::: Document text

Sacred Land, Legal Fiction:
Erasure, Empire and the Myths We Live By
HIS201:The Uses and Abuses of History
Personal Reflection
“Terra nullius was not a mistake; it was a calculated act of erasure” (Williams, 2008, p. 40). These words anchor my understanding. Colonial law did not fail to see. It chose to dehumanise and it chose to legitimise violence through doctrine dressed as moral authority. Buchan and Heath (2006) argue that the concept of terra nullius “recast Aboriginal land as uninhabited,” not because no one was there, but because acknowledging First Nations Peoples’ sovereignty would have shattered the very foundations of British imperial legitimacy (p. 10). It was never a legal error; it was a strategy of domination. The law erased land-based kinship and tens of thousands of years of custodianship. It called the sacred savagery, so theft could be excused. Domination was blessed as divine right. Derived from the Roman legal category res nullius and repurposed by colonial law as terra nullius, this doctrine reveals the enduring, wounding legacy of empire. Language as violence.
Williams (2008), writing from a Black legal perspective, uses biting irony to expose the absurdity: “Brother, we are now British citizens,” he writes of Cook’s flag-planting (p. 43). This moment is not a quaint tale of nation-making but the unveiling of a violent fiction, a symbolic act in which fabricated belonging is announced with ceremony and the brutality beneath is concealed. Williams’ words show me that history was not just written by the violent victors but carefully fabricated by them, polished into myth, curated into national pride.
In this light, not all narratives of pride are equal. Australia’s storytelling selectivity reveals how whiteness and hierarchy shape how forms of resistance are remembered. Terra nullius erased First Nations sovereignty, while stories like Ned Kelly’s were elevated as symbols of defiance that fit within a settler frame. Kelly became the “man-myth,” a white rebel outlaw who embodied working-class resistance in the national imagination (Simmons, 2014, p. 417). He was remembered as the underdog who stood against authority, his story retold until it became legend. Yet over time the legend was stripped of class and culture. The Irish convict realities, the poverty, the protest against landlords and police corruption were quieted. What was once collective defiance against empire’s hierarchy became mythologised as violent spectacle. The burning of mortgages, the cries for justice, the fight against class domination were reduced to outlaw folklore.

::::::
::: Excerpted records

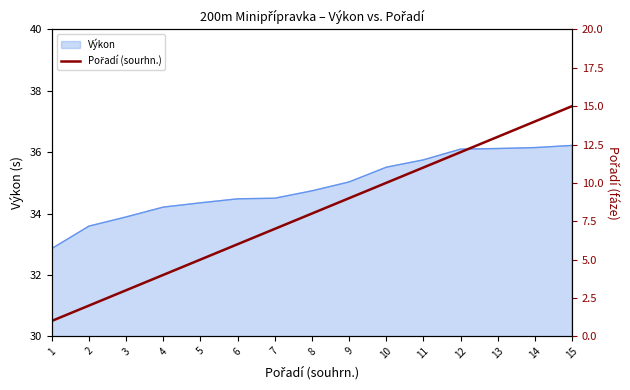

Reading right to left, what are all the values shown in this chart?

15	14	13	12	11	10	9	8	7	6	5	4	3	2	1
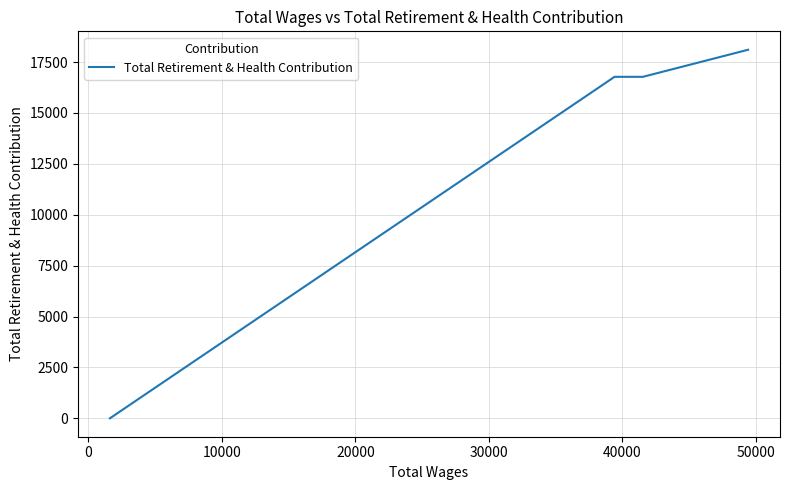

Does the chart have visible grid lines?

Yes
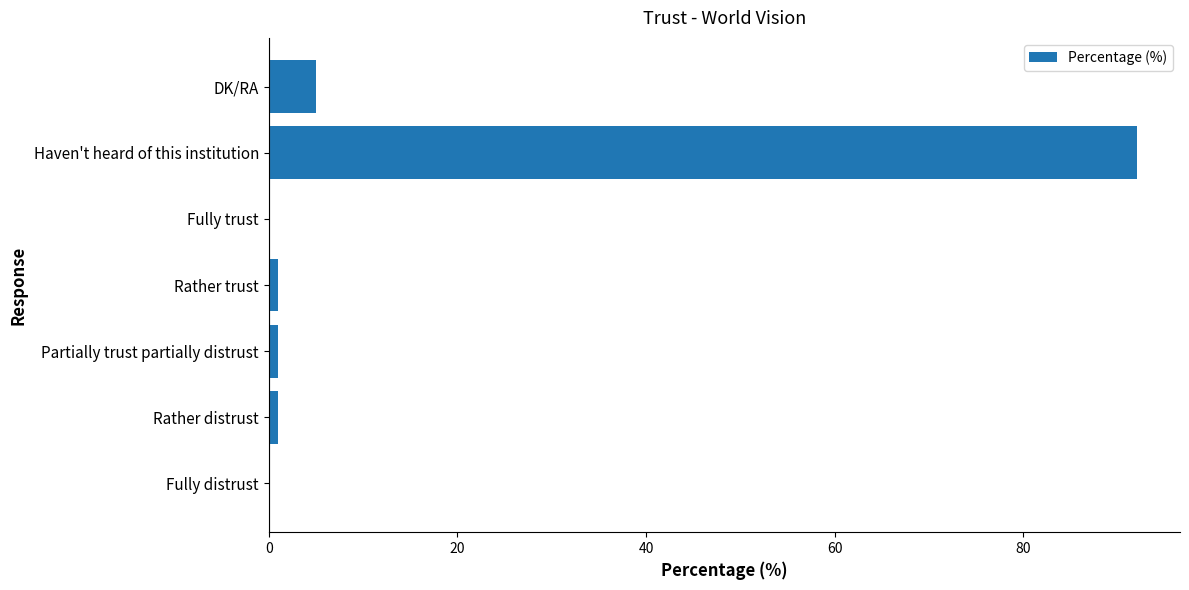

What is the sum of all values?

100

::::::
::: Excerpted records

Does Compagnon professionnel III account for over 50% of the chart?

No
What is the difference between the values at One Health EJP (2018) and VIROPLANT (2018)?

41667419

::::::

**Problem statement**
Retype the passage of the terra nullius reflection that opens with the words containing "Williams (2008), writing" and closes with "into national pride.".

**Response to this exercise**
Williams (2008), writing from a Black legal perspective, uses biting irony to expose the absurdity: “Brother, we are now British citizens,” he writes of Cook’s flag-planting (p. 43). This moment is not a quaint tale of nation-making but the unveiling of a violent fiction, a symbolic act in which fabricated belonging is announced with ceremony and the brutality beneath is concealed. Williams’ words show me that history was not just written by the violent victors but carefully fabricated by them, polished into myth, curated into national pride.